Anyway, I just hope someday people start getting credit for how difficult driving is and how versatile, though imperfect, the human brain is.

Impossibly Stupid β€’ February 4, 2020 12:36 PM

@Rj Brown

This certainly smacks of gross over-training to me.

That’s another laughable concept that should get people ejected from the field of Artificial Intelligence. If the system gets worse when it is supplied with more data, it is fundamentally learning the wrong things. Honest people that understand how the current fad of machine learning works know this. If the system depends on the humans building it to precisely “know when to stop”, it isn’t AI and shouldn’t be seen as reliable enough to trust with anyone’s life.

@Mike D.

I was wanting to see the data in my particular case.

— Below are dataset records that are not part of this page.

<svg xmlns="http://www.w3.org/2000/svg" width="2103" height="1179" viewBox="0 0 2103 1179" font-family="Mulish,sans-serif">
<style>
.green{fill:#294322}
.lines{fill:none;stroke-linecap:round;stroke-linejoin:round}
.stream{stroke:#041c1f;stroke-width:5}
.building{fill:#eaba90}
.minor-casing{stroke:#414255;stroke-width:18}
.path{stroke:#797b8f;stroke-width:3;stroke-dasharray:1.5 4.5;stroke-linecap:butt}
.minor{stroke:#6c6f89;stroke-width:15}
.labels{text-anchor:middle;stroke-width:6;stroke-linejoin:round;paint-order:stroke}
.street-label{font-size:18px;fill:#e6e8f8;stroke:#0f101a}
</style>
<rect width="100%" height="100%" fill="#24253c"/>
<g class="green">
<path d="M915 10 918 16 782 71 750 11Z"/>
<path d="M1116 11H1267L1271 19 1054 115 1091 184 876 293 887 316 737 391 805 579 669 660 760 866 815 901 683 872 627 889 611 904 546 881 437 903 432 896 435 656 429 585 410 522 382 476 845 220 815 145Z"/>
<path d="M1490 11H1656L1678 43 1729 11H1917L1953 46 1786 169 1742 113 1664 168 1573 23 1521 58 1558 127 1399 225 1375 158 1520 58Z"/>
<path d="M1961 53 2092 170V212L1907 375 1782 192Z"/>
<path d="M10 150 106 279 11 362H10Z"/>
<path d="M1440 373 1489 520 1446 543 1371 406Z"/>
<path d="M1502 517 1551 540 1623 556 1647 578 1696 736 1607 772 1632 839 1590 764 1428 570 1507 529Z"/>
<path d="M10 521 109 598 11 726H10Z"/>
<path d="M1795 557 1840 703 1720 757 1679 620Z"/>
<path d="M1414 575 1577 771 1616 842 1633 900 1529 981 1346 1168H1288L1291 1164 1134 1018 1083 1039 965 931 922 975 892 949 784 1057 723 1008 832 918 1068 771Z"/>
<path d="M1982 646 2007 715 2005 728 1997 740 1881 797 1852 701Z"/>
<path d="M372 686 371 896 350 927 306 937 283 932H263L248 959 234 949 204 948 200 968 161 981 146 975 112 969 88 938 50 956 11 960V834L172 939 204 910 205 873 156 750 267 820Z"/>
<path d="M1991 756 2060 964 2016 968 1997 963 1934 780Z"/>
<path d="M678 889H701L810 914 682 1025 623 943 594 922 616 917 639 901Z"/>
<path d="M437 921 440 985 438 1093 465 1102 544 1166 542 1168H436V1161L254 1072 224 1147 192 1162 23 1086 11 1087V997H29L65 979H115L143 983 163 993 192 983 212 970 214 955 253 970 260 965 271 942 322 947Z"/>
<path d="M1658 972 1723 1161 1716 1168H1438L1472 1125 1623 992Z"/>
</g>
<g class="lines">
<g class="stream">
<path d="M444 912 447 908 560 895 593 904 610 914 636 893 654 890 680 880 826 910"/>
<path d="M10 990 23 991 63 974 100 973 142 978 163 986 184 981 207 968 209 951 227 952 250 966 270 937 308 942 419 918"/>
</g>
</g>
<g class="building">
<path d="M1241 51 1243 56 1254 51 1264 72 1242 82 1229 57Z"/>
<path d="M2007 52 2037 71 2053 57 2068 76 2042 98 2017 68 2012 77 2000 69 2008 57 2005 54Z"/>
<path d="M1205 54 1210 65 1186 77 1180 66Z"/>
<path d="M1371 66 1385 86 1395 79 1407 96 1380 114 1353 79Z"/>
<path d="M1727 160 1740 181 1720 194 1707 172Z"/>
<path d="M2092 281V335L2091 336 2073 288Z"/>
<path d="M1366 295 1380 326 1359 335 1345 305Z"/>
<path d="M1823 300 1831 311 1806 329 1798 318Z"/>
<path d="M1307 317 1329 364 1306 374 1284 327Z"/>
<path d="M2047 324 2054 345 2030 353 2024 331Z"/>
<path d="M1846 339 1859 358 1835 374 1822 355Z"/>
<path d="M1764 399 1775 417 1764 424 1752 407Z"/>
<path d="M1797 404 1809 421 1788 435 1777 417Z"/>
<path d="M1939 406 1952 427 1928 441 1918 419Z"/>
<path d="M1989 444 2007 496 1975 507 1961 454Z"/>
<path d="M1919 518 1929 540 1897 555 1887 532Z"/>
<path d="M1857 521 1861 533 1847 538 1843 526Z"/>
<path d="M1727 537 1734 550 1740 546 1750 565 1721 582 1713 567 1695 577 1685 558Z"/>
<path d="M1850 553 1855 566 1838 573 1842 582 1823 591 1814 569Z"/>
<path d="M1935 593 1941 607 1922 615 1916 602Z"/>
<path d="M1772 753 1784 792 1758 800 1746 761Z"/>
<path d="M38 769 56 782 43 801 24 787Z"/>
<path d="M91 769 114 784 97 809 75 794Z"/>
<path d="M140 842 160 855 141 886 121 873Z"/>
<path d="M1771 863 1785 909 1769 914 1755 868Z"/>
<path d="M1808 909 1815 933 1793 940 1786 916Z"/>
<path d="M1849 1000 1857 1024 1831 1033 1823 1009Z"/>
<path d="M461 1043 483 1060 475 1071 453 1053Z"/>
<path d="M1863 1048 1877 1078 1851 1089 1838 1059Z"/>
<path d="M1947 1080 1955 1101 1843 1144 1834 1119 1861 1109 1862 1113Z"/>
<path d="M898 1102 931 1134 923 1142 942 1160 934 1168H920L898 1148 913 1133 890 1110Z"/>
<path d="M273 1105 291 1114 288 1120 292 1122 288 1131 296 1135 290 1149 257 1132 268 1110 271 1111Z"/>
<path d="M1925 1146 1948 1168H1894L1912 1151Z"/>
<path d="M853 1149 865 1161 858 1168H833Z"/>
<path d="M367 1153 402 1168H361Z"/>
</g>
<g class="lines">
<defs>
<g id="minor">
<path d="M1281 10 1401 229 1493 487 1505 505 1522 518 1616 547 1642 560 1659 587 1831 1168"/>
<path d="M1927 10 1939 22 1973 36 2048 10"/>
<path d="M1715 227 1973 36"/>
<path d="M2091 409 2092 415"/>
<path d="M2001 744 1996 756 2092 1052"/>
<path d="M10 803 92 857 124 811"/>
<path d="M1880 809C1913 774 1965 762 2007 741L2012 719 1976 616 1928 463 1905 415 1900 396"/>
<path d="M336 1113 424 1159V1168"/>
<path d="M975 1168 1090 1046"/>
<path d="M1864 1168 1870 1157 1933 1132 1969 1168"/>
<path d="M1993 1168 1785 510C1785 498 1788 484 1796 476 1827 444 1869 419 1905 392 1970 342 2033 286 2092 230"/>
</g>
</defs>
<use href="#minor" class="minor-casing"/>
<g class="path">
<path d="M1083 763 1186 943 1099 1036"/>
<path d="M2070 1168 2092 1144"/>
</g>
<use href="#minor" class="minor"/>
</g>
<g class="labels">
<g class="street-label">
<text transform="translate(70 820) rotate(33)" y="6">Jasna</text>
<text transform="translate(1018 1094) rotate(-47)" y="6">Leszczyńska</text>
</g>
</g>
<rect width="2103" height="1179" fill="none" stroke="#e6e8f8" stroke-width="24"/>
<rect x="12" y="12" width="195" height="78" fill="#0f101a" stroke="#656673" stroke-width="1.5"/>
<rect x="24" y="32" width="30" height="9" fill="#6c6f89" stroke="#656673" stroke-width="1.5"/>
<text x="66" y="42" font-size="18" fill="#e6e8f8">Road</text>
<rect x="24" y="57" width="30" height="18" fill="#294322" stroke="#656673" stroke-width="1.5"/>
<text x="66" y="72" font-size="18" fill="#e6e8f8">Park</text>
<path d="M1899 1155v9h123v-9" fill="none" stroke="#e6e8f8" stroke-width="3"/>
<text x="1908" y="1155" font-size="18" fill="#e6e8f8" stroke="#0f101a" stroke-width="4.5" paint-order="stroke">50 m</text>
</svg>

Yeah, that’s the human reaction to such an outcome. People somehow think that if they see what the system was seeing they can figure out an answer to an implicit question of “What was it thinking?” But that’s the problem; it’s not actually thinking about anything meaningful, so you won’t get a satisfactory answer. It’s just correlating pixels in the images it gets fed. It doesn’t know what a sign is or what letters are or what numbers represent. From a security/safety perspective, the more useful thing to do with that kind of data is generate an adversarial network (as is done by these researchers and others Bruce highlights) that allows us to better understand why these algorithms inherently cannot be absolutely trusted.

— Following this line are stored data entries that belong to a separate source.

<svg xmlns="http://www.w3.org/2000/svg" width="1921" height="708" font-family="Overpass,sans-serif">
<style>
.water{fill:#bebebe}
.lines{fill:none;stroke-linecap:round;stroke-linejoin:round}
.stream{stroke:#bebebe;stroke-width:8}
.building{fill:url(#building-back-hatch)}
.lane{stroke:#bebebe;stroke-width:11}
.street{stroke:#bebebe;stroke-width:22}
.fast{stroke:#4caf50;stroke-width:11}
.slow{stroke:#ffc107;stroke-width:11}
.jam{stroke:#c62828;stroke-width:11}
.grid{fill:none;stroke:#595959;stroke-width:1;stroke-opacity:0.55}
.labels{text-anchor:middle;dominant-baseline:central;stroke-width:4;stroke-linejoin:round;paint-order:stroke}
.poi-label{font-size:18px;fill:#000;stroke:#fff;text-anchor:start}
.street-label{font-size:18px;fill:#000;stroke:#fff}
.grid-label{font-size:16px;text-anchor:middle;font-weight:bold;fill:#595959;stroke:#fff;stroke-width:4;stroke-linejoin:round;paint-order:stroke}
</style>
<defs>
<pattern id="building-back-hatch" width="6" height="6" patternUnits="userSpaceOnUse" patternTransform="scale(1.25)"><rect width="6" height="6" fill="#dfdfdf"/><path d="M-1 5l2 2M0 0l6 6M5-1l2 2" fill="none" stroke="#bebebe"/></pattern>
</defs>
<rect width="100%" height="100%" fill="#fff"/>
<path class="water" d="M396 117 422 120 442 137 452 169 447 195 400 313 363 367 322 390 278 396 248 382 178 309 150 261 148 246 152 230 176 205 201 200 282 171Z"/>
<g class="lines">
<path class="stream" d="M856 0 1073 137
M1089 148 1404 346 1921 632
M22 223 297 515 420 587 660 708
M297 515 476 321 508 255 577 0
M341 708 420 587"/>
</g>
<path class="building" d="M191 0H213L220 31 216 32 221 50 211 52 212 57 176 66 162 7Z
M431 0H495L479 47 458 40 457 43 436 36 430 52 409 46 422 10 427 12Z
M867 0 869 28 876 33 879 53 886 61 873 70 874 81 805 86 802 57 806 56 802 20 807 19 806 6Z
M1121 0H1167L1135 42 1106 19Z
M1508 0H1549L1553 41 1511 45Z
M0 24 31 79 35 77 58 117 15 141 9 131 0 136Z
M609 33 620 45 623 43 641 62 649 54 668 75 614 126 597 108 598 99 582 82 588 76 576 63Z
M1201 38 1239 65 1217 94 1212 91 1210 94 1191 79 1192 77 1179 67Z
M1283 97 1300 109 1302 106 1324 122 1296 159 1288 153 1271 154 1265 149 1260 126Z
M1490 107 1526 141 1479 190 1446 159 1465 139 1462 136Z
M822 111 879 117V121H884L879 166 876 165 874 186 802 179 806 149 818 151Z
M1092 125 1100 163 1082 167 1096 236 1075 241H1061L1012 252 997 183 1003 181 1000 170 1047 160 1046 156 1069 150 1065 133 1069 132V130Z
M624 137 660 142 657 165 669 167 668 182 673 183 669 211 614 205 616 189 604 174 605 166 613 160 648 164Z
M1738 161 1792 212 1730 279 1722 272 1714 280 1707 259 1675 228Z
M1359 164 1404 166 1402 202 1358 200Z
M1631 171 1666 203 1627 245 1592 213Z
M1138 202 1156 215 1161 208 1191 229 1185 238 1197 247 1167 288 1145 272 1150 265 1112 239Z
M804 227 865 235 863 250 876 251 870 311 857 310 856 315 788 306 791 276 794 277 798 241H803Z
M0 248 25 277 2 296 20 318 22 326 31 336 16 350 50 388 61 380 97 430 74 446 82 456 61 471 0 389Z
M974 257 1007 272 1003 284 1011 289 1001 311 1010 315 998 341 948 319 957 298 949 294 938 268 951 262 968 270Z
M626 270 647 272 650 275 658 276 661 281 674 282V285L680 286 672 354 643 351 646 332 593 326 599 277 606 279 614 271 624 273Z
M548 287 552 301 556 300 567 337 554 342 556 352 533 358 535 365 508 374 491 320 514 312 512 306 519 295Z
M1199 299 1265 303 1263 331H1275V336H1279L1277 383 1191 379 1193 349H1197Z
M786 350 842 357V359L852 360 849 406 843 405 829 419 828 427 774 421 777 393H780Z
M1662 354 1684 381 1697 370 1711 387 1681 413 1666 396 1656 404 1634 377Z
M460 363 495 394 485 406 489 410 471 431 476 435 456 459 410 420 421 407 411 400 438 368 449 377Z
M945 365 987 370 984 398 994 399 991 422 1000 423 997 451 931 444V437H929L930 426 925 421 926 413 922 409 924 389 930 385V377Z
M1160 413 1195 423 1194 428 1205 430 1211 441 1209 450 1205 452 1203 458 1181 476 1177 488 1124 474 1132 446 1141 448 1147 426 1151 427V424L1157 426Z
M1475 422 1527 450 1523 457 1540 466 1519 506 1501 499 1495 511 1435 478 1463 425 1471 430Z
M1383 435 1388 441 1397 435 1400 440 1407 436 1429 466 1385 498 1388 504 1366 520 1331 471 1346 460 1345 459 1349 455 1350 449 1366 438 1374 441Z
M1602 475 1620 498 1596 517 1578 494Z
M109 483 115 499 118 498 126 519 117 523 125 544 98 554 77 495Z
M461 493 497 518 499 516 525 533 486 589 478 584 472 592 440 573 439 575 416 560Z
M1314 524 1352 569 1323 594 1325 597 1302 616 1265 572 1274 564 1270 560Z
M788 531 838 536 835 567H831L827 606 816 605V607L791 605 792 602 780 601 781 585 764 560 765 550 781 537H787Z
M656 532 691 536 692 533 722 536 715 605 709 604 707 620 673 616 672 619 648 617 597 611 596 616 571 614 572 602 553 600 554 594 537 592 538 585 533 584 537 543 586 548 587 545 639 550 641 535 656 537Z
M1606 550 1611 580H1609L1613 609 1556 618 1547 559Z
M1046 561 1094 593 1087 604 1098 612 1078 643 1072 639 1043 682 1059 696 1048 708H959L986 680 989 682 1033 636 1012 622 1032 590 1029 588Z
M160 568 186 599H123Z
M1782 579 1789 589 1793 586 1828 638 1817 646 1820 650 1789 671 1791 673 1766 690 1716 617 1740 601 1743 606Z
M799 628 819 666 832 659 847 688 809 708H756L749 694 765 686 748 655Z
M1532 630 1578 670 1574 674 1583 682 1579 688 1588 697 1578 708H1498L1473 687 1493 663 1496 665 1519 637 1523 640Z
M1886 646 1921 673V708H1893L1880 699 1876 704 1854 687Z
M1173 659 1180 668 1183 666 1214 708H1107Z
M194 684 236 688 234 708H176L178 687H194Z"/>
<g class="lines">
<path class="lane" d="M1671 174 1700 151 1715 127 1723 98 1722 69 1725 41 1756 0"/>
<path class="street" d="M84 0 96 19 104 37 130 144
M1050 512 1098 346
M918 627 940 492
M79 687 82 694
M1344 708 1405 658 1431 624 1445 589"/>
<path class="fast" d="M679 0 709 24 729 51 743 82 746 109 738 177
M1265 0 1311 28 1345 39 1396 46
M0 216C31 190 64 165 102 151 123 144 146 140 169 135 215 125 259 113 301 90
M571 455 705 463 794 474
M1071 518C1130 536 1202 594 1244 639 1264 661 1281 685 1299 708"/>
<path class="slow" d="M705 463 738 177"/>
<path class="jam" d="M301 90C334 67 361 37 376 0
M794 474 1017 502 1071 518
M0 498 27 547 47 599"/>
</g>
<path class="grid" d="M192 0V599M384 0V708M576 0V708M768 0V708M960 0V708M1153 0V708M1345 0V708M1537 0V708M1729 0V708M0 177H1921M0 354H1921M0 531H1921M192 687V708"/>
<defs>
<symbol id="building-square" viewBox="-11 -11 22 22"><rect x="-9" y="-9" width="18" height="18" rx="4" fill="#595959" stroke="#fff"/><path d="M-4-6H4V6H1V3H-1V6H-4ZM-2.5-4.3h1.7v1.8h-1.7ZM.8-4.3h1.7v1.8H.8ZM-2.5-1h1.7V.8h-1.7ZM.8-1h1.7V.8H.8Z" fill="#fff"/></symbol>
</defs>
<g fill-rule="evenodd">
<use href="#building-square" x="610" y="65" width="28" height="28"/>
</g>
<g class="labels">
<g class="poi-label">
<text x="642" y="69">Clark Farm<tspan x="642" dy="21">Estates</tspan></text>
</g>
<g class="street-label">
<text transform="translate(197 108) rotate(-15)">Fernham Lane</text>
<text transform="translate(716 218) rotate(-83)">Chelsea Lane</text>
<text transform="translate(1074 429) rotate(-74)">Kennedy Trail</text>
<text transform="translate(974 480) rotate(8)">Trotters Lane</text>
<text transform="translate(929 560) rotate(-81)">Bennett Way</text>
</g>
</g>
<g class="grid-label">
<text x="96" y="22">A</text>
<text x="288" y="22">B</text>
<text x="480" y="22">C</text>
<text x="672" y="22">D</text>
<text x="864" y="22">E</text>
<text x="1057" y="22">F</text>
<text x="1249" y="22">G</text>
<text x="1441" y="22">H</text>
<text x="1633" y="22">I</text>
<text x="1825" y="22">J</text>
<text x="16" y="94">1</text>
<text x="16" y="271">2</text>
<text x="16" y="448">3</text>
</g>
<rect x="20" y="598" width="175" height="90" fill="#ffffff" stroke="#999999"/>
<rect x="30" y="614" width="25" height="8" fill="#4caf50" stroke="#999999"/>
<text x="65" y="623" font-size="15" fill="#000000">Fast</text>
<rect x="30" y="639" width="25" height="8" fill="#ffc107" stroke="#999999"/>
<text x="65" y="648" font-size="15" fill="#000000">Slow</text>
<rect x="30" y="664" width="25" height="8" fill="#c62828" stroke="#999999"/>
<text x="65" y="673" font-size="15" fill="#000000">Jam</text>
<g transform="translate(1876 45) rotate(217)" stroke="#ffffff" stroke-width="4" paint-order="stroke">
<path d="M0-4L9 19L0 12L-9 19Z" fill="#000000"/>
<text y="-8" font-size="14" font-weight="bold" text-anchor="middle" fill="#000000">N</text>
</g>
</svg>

Thatguy β€’ February 4, 2020 5:15 PM

Personally, I dont see fully autonomous automobiles happening en mass. Yes, I see them working in select cities, and certain well documented highway routes. Here is the thing. Think about rural areas such as dirt roads, and extreme climate like blizzards. Do you want to get stuck in a blizzard in the middle of nowhere? or drive into a lake or off a bridge because of a gps or navigation error? Even IF we are able to somehow handle those scenarios, until EVERYONE goes fully autonomous how much safer is it? Think about all those close calls you have had with someone that wasnt paying attention or maybe drunk, and at the last second you averted disaster. You wouldnt be able to do that with autonomous automobiles. Its not going to see a truck running a red light through an intersection going 60mph coming right at you. OR the hundreds of other niche incidents that might not happen to you everyday but eventually will. Until everyone else isnt allowed to drive, I think the risk of an accident might be higher in many areas in the country. I am fine using it as a taxi in a warm city where the speed limit isnt above, say, 35 mph driving through subdivisions and such. Not on the freeway, not in rural areas, not in bad weather. Not on bridges or cliffs.

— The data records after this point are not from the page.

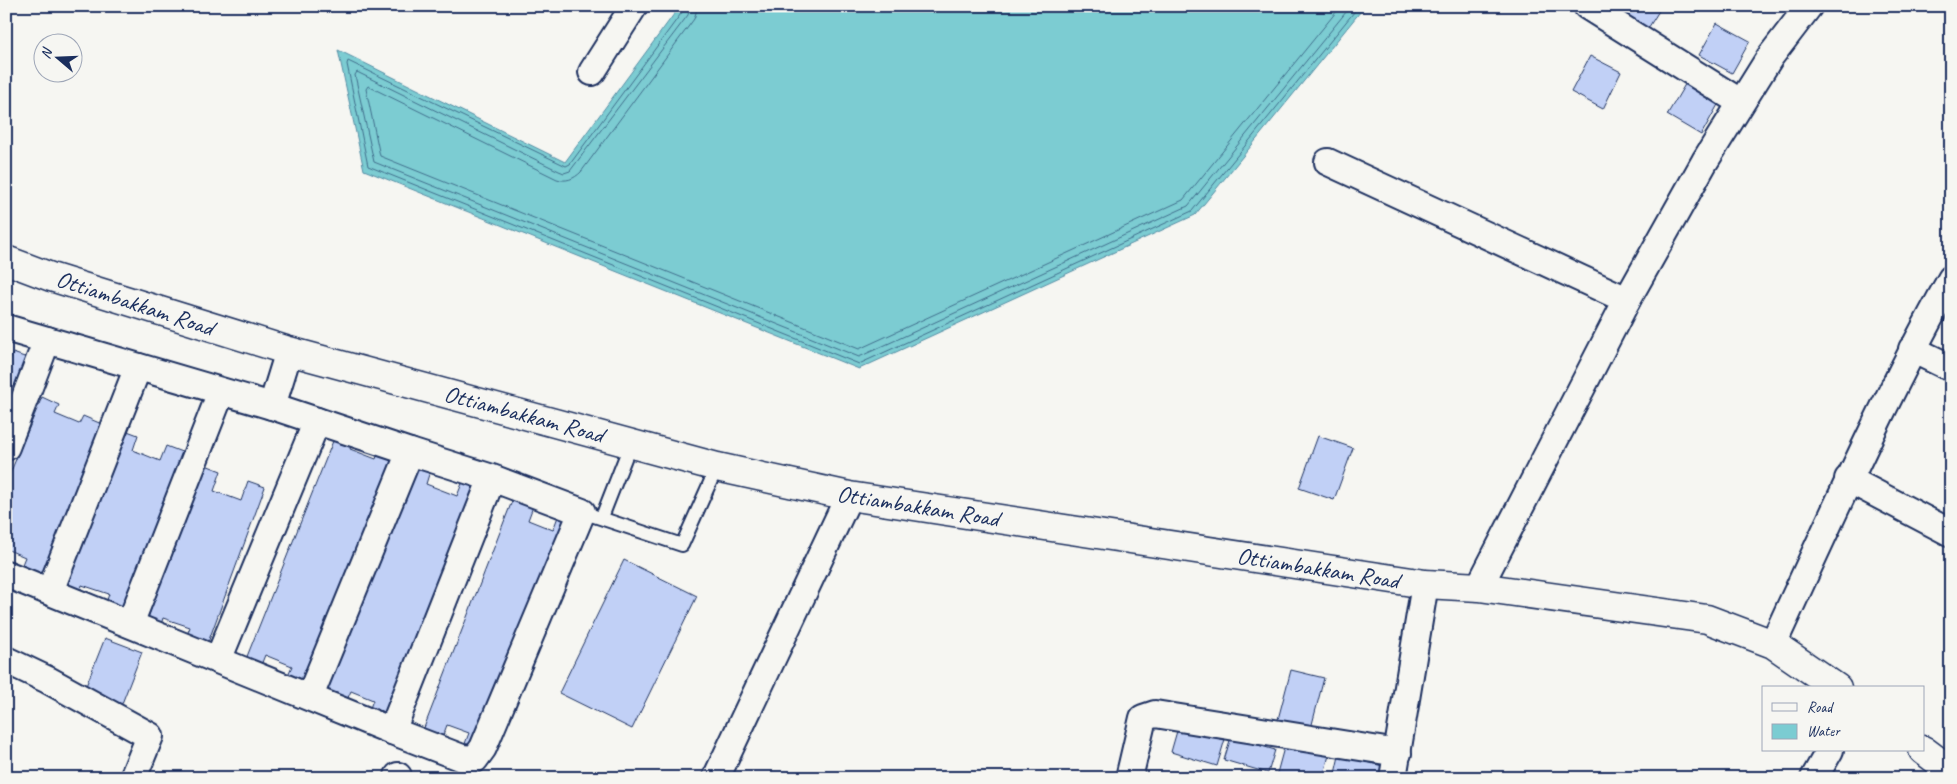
<svg xmlns="http://www.w3.org/2000/svg" width="1957" height="784" font-family="Caveat,sans-serif">
  <rect width="100%" height="100%" fill="#f6f6f2"/>
  <filter id="ink" filterUnits="userSpaceOnUse"><feTurbulence type="fractalNoise" baseFrequency=".02" numOctaves="2"/><feDisplacementMap in="SourceGraphic" scale="10" xChannelSelector="R" yChannelSelector="G"/><feConvolveMatrix kernelMatrix="1 2 1 2 8 2 1 2 1" color-interpolation-filters="sRGB"/></filter>
  <g filter="url(#ink)">
    <!-- water -->
    <path fill="#7bccd2" stroke="#558da4" d="M680,6H1365L1195,215L859,369L364,170L338,50L565,162Z"/>
    <g fill="none" stroke-linecap="round" stroke-linejoin="round">
      <!-- shore -->
      <g stroke="#416e8c" stroke-width="1">
        <path d="M684,6L683,11L570,164L566,166L348,61L347,64L368,166L859,364L1192,211L1359,6"/>
        <path d="M690,6L688,15L570,171L564,173L559,171L357,72L355,75L374,162L859,357L1188,206L1351,6"/>
        <path d="M698,6L694,19L581,172C574,179 566,182 557,179L368,86L366,89L380,156L859,349L1183,200L1341,6"/>
      </g>
    </g>
    <!-- building -->
    <g fill="#c1d0f6" stroke="#1b2f5e">
      <path d="M1630,6H1662L1647,30L1624,16Z"/>
      <path d="M1717,23L1750,41L1732,73L1699,55Z"/>
      <path d="M1590,56L1621,72L1603,109L1571,92Z"/>
      <path d="M1687,81L1720,101L1701,135L1667,115Z"/>
      <path d="M13,353L33,360L6,430V365H8Z"/>
      <path d="M42,397L59,405L55,414L79,424L83,416L104,425L41,575L21,567L25,557L6,549V483Z"/>
      <path d="M122,429L138,435L133,450L160,461L166,446L187,454L127,611L106,603L109,594L82,585L80,593L63,586Z"/>
      <path d="M337,431L354,438L350,449L376,459L380,448L398,456L307,683L288,675L292,666L265,655L261,665L246,659Z"/>
      <path d="M1318,436L1353,448L1334,500L1299,488Z"/>
      <path d="M203,464L221,471L214,491L241,501L248,481L265,487L206,648L185,640L190,627L163,618L159,631L145,626Z"/>
      <path d="M416,465L430,471L426,484L457,496L463,481L477,487L384,722L367,716L373,700L351,691L346,702L325,694Z"/>
      <path d="M514,496L534,504L528,520L553,530L559,514L576,520L470,753L463,749L469,733L447,725L441,741L422,733Z"/>
      <path d="M624,560L697,596L632,729L559,693Z"/>
      <path d="M105,638L142,652L121,706L84,691Z"/>
      <path d="M1291,670L1324,678L1310,732L1277,723Z"/>
      <path d="M1179,724L1225,739L1217,766L1171,752Z"/>
      <path d="M1231,737L1275,750L1268,773L1224,760Z"/>
      <path d="M1285,744L1329,755L1323,778L1276,777Z"/>
      <path d="M1339,756L1383,766L1381,778H1334Z"/>
    </g>
    <g fill="none" stroke-linecap="round" stroke-linejoin="round">
      <!-- service casing -->
      <g stroke="#1b2f5e" stroke-width="16">
        <g id="service">
          <path d="M582,512L682,545L717,467"/>
          <path d="M602,517L631,443"/>
        </g>
      </g>
      <!-- minor casing -->
      <g stroke="#1b2f5e" stroke-width="30">
        <g id="minor">
          <path d="M1587,6L1740,102"/>
          <path d="M592,72L634,6"/>
          <path d="M1328,162L1627,300"/>
          <path d="M6,328L272,406L410,452L310,696"/>
          <path d="M1912,349L1951,368"/>
          <path d="M272,406L289,351"/>
          <path d="M6,447L47,340"/>
          <path d="M410,452L492,478L392,731L462,758L475,759L483,748L582,512L492,478"/>
          <path d="M1848,479L1951,533"/>
          <path d="M6,574L392,731"/>
          <path d="M1479,587L1627,300L1705,161L1770,57L1809,6"/>
          <path d="M50,591L138,367"/>
          <path d="M130,624L221,392"/>
          <path d="M1773,644C1830,521 1885,397 1951,279"/>
          <path d="M6,660L48,680L150,736L133,778"/>
          <path d="M218,660L317,421"/>
          <path d="M398,778V776"/>
          <path d="M716,778L849,496"/>
          <path d="M1129,778L1143,718L1155,714L1398,753"/>
          <path d="M1393,778L1425,584"/>
          <path d="M1814,778L1830,750"/>
        </g>
      </g>
      <!-- tertiary casing -->
      <g stroke="#1b2f5e" stroke-width="31">
        <g id="tertiary">
          <path d="M6,260L51,277L289,351L717,467L849,496L1425,584L1479,587L1707,619L1773,644L1837,688"/>
          <path d="M1923,750L1951,771"/>
        </g>
      </g>
      <!-- service -->
      <use href="#service" stroke="#f6f6f2" stroke-width="12"/>
      <!-- minor -->
      <use href="#minor" stroke="#f6f6f2" stroke-width="26"/>
      <!-- tertiary -->
      <use href="#tertiary" stroke="#f6f6f2" stroke-width="28"/>
    </g>
  </g>
  <g text-anchor="middle" stroke-width="5" stroke-linejoin="round" paint-order="stroke">
    <!-- street labels -->
    <g font-size="24" fill="#1b2f5e" stroke="#f6f6f2">
      <text transform="translate(135 303) rotate(18)" y="8">Ottiambakkam Road</text>
      <text transform="translate(524 414) rotate(15)" y="8">Ottiambakkam Road</text>
      <text transform="translate(918 506) rotate(9)" y="8">Ottiambakkam Road</text>
      <text transform="translate(1318 568) rotate(9)" y="8">Ottiambakkam Road</text>
    </g>
  </g>
  <!-- margin -->
  <rect width="1957" height="784" fill="none" stroke="#f6f6f2" stroke-width="25"/>
  <rect x="12" y="12" width="1932" height="759" fill="none" stroke="#1b2f5e" stroke-width="2" filter="url(#ink)"/>
  <!-- legend -->
  <rect x="1762" y="686" width="162" height="65" fill="#f6f6f2" stroke="#9ea6b7"/>
  <rect x="1772" y="703" width="25" height="8" fill="#f6f6f2" stroke="#9ea6b7"/>
  <text x="1807" y="712" font-size="15" fill="#1b2f5e">Road</text>
  <rect x="1772" y="724" width="25" height="15" fill="#7bccd2" stroke="#9ea6b7"/>
  <text x="1807" y="736" font-size="15" fill="#1b2f5e">Water</text>
  <!-- north arrow -->
  <g transform="translate(58 58) rotate(289)"><circle r="24" fill="#f6f6f2" stroke="#9ea6b7"/>
  <path d="M0-4L9 19L0 12L-9 19Z" fill="#1b2f5e"/>
  <text y="-8" font-size="14" font-weight="bold" text-anchor="middle" fill="#1b2f5e">N</text>
  </g>
</svg>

We havent even gotten to the security of its systems yet either. We all know the more complex a system is or features added increases the insecurity inherently. We dont even have the ability to thoroughly secure computers, networks, air condition units…refrigerators, washer/dryers, baby monitors. If those things get hacked, it sucks. If a car gets hacked people will die. We havent figured out how to do security yet in practice.Β  who are you trying to secure?? passengers, pedestrians?, the car? What are the costs and risks we are willing to live with, who decides this? Do we even know what those are? They are subjective quantities. At what point would these autonomous automobiles be considered safe en mass? When they are safer to travel in than an airplane?, safer than the accident rate in your state? Whenever corporations manufacturing them can convince lawmakers to allow them?

Knotts β€’ February 5, 2020 7:04 AM

“A German artist tricked Google Maps into sending out a traffic jam alert by wheeling around 99 phones in a handcart”
Did anyone know that Google is doing THAT with phone location data??!!
What else are they doing??!! (answer: whatever they want)

EvilKiru β€’ February 5, 2020 11:45 AM

@Knotts: Why would anyone be surprised to discover that a traffic routing program, such as the Google Maps app that all 99 of those phones were running, uses your location data to aid in traffic pattern analysis?